It's not my job to educate everyone on the internet who believes in voodoo
about the magic of science.

> If you choose not to, that's on your head.

I think I can live with that :)

If someone presents actual data that shows reality on the ground has
changed, in ways that are significant here, then I'll be very interested
in that.  But I'm not going to drop everything to confirm that it hasn't
every time someone armed with a bag of broken assumptions asserts that
what they imagined without testing must clearly trump an empiric reality
that's well known by anyone who has actually examined it first hand.

Sorry.

> I'm not going to spend my time chasing arbitrary benchmarking requirements
> to disprove an assertion which you don't have any benchmarks to support in
> the first place.

If you want to turn down the chance to learn something that might surprise
you, and instead blindly maintain a fork that almost certainly penalises
your users, then that's your prerogative.  And of course on your head :)

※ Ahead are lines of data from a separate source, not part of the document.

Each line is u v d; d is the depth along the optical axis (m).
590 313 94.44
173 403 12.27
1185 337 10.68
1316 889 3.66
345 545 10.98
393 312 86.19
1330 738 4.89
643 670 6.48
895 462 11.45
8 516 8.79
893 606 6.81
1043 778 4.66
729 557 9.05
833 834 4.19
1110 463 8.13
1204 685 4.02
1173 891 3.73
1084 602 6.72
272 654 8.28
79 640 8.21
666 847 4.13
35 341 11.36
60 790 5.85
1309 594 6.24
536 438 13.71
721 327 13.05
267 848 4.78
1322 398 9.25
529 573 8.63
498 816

If you want to bring some facts to the table though, then I'm always most
interested in those.  Simple evidence is always more convincing than
confrontational ignorance.  And that's all I'm asking for here.

Imagining (wrongly) what I must have done or thought, and then arguing
against that straw man is a pretty poor substitute for presenting some
even rudimentary performance numbers to support your claims.

I'm not going to call a sketchy test conclusive, but it might help you
to put your first instincts into perspective a bit better, and hint at
whether further more detailed investigation might be valuable or not.


Anyhow, your call.  If you want to research this, I'll keep it open to
collate the results.  If you don't, that's fine with me too.